• _Text shown_
=== Section Start ===

Intentional living owes some of its popularity to Joshua Becker, a former pastor from Aberdeen, South Dakota, who decided to jettison many of his possessions (and maybe his pretensions as well) and preach the gospel of minimalism. On his website, Becoming Minimalist—“one of the top ten personal development websites,” Success magazine gushed in 2015—Becker wrote “The Helpful Guide to Living an Intentional Life.” His advice includes “Decide to live your life,” “Set goals,” and “Stay focused,” and wow, I’d never considered any of those things! Take my money!
Also in 2015, “#1 New York Times bestselling author” John C. Maxwell published Intentional Living, which promises to guide you “on your personal path through a life that matters.” This is the same John C. Maxwell who published 15 Invaluable Laws of Growth, so obviously he knows more than you do.
As do, perhaps, the authors of the many, many books with “intentional” in their titles: Intentional Dating on Purpose (slightly redundant, no?), Intentional Loving, The Art of Intentional Thinking, The Intentional Family, Intentional Faith, et al.

=== Section End ===

• _Entries shown_

=== Section Start ===

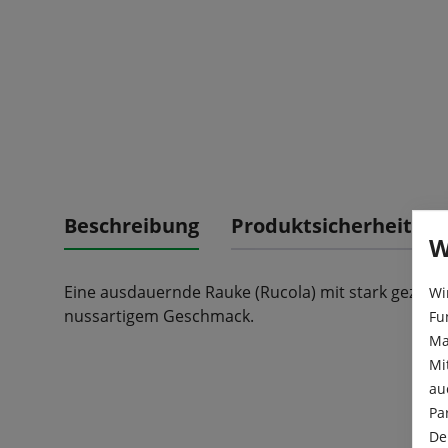
Beschreibung
Produktsicherheit
W
Eine ausdauernde Rauke (Rucola) mit stark gezahn
Wi
nussartigem Geschmack.
Fu
Ma
Mi
au
Pa
De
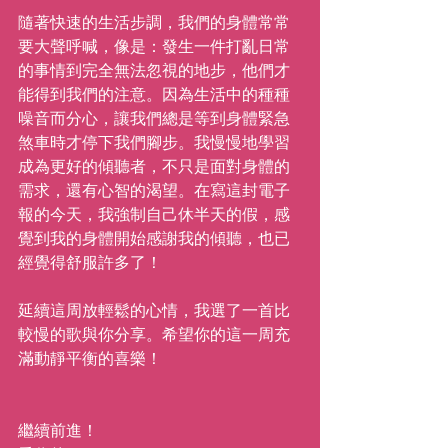
隨著快速的生活步調，我們的身體常常
要大聲呼喊，像是：發生一件打亂日常
的事情到完全無法忽視的地步，他們才
能得到我們的注意。因為生活中的種種
噪音而分心，讓我們總是等到身體緊急
煞車時才停下我們腳步。我慢慢地學習
成為更好的傾聽者，不只是面對身體的
需求，還有心智的渴望。在寫這封電子
報的今天，我強制自己休半天的假，感
覺到我的身體開始感謝我的傾聽，也已
經覺得舒服許多了！
延續這周放輕鬆的心情，我選了一首比
較慢的歌與你分享。希望你的這一周充
滿動靜平衡的喜樂！
繼續前進！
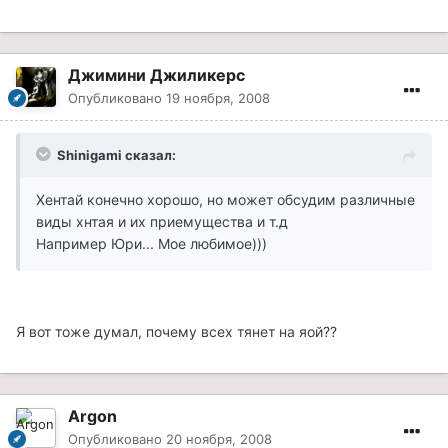
Джимини Джиликерс
Опубликовано
19 ноября, 2008
Shinigami сказал:
Хентай конечно хорошо, но может обсудим различные
виды хнтая и их приемущества и т.д
Например Юри... Мое любимое)))
Я вот тоже думал, почему всех тянет на яой??
Argon
Опубликовано
20 ноября, 2008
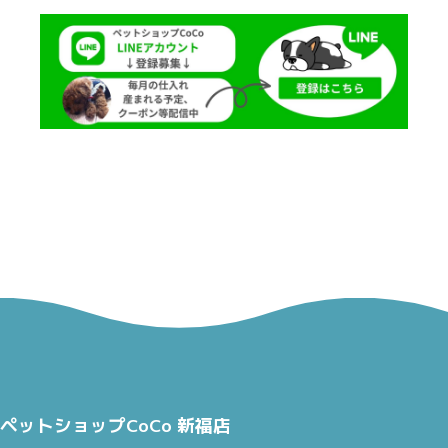
ペットショップCoCo 新福店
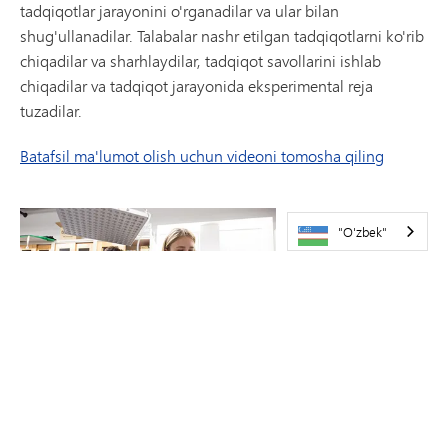
tadqiqotlar jarayonini o'rganadilar va ular bilan
shug'ullanadilar. Talabalar nashr etilgan tadqiqotlarni ko'rib
chiqadilar va sharhlaydilar, tadqiqot savollarini ishlab
chiqadilar va tadqiqot jarayonida eksperimental reja
tuzadilar.
Batafsil ma'lumot olish uchun videoni tomosha qiling
Ilmiy tadqiqotlar haqida ko'proq o'qing I
"O'zbek"
Ilmiy tadqiqotlar II
Kurs:
#3104, S1
Kurs:
#3106, S2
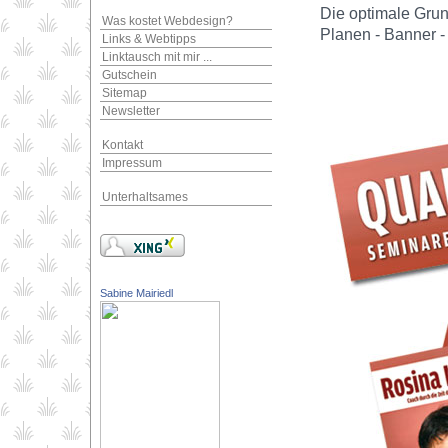
Die optimale Grun
Was kostet Webdesign?
Planen - Banner - F
Links & Webtipps
Linktausch mit mir ...
Gutschein
Sitemap
Newsletter
Kontakt
Impressum
Unterhaltsames
Sabine Mairiedl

=== Section End ===

• _Task_
Extract the passage on intentional living in full, word for word. The listing has no connection to the passage on intentional living.

• _Solution to the problem_
Intentional living owes some of its popularity to Joshua Becker, a former pastor from Aberdeen, South Dakota, who decided to jettison many of his possessions (and maybe his pretensions as well) and preach the gospel of minimalism. On his website, Becoming Minimalist—“one of the top ten personal development websites,” Success magazine gushed in 2015—Becker wrote “The Helpful Guide to Living an Intentional Life.” His advice includes “Decide to live your life,” “Set goals,” and “Stay focused,” and wow, I’d never considered any of those things! Take my money!
Also in 2015, “#1 New York Times bestselling author” John C. Maxwell published Intentional Living, which promises to guide you “on your personal path through a life that matters.” This is the same John C. Maxwell who published 15 Invaluable Laws of Growth, so obviously he knows more than you do.
As do, perhaps, the authors of the many, many books with “intentional” in their titles: Intentional Dating on Purpose (slightly redundant, no?), Intentional Loving, The Art of Intentional Thinking, The Intentional Family, Intentional Faith, et al.